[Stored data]
○ ○ ○ ○ ○
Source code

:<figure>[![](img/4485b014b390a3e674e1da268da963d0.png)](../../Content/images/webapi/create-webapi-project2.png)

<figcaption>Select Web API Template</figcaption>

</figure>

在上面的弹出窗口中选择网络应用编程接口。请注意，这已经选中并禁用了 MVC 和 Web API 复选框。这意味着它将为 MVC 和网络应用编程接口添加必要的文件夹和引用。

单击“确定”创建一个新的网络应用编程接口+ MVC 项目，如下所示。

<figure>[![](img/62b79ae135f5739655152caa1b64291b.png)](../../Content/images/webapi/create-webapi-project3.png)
○ ○ ○ ○ ○
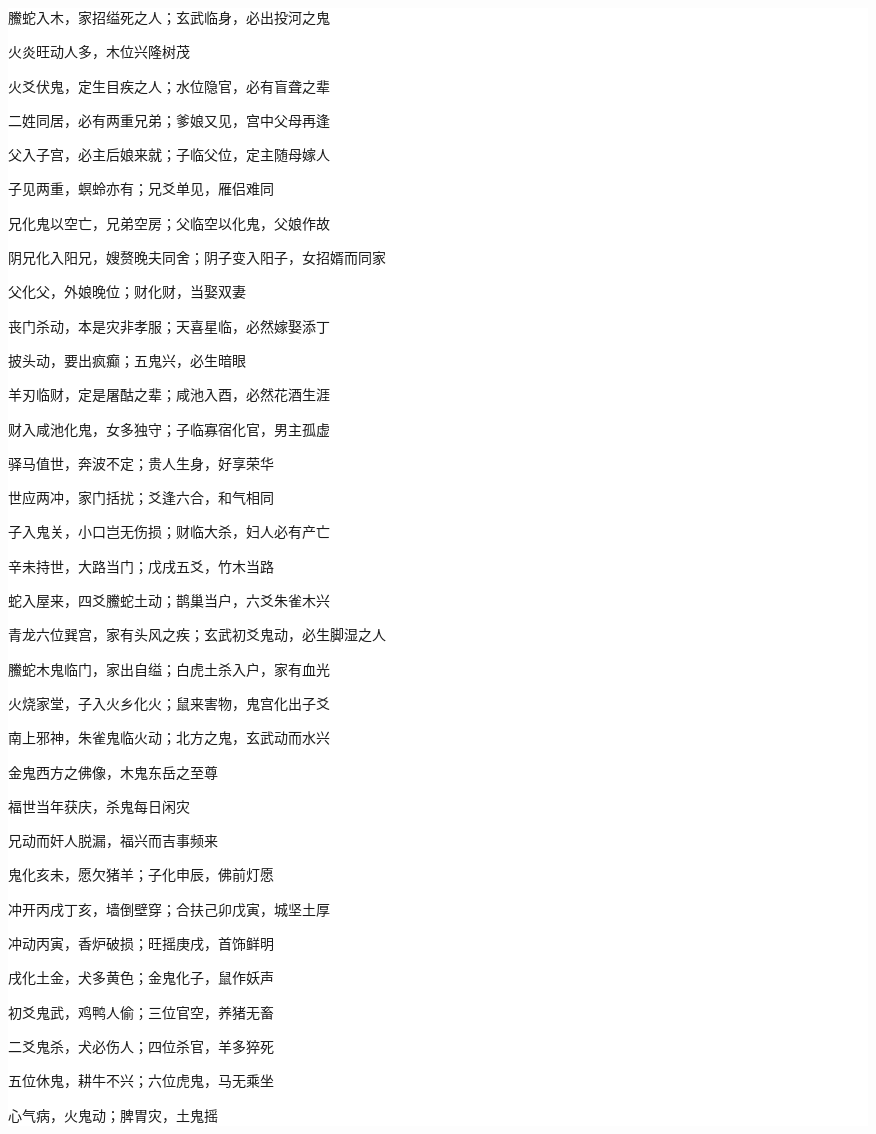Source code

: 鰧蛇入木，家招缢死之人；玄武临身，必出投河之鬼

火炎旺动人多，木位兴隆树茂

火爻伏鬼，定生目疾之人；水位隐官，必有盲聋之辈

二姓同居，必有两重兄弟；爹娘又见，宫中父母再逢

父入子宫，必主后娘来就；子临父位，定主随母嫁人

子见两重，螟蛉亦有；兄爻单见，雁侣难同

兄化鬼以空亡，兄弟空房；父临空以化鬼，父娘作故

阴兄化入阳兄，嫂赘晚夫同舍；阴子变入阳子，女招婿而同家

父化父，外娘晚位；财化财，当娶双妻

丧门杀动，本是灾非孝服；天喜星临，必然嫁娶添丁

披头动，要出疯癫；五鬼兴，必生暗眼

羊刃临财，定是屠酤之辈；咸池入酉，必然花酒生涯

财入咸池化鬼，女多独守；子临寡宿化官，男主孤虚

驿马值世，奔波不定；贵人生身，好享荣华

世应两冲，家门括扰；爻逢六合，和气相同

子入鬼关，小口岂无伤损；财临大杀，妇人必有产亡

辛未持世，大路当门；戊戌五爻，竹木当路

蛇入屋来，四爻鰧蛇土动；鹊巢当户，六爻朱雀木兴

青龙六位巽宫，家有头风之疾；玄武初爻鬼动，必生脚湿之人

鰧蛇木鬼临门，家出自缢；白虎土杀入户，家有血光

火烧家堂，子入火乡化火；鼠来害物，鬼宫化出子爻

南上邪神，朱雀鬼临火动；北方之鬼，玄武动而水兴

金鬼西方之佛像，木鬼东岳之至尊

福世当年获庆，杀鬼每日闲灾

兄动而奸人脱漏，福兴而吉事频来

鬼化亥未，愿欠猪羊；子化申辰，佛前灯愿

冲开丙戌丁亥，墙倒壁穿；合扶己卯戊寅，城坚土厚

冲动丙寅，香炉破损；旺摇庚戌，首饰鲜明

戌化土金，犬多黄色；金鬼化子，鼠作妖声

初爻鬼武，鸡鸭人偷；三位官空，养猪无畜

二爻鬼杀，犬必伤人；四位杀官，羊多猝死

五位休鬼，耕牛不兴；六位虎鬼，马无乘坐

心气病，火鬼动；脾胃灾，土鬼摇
○ ○ ○ ○ ○
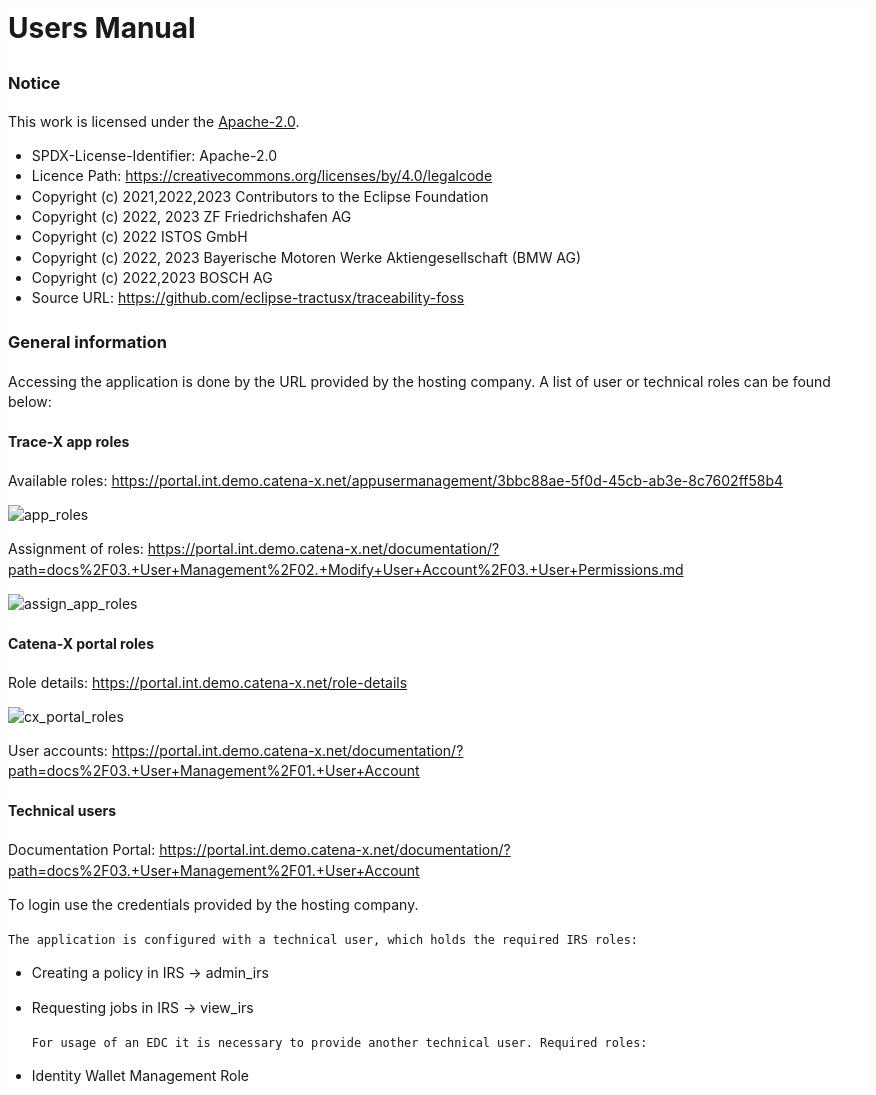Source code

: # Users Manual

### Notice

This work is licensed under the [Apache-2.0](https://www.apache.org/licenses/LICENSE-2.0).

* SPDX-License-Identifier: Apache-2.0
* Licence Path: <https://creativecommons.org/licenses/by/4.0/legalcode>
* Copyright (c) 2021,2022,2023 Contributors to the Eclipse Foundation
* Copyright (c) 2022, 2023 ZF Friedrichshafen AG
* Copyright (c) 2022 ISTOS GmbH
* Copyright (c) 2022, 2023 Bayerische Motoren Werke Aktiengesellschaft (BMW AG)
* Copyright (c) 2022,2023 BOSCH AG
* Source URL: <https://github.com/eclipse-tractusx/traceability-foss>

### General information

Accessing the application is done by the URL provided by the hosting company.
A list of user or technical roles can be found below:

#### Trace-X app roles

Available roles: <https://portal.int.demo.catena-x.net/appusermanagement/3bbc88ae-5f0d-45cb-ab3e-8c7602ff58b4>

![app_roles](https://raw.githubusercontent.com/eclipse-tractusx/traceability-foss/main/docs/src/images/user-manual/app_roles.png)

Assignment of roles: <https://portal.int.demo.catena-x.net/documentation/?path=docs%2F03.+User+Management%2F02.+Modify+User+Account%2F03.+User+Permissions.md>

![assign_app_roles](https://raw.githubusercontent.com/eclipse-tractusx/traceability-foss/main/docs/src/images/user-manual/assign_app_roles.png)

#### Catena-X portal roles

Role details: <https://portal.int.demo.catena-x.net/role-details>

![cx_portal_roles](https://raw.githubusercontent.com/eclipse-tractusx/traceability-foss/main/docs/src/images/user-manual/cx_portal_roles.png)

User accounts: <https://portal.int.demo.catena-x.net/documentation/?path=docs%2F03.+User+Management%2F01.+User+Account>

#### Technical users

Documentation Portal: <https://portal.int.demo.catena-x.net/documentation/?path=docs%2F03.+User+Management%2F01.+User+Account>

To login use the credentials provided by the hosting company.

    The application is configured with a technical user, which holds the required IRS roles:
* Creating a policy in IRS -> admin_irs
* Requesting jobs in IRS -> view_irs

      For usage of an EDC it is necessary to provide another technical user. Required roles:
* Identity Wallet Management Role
○ ○ ○ ○ ○
| The problem |
Among the records, how many lines include the string "company"? State the number and add nothing.

| Response box |
2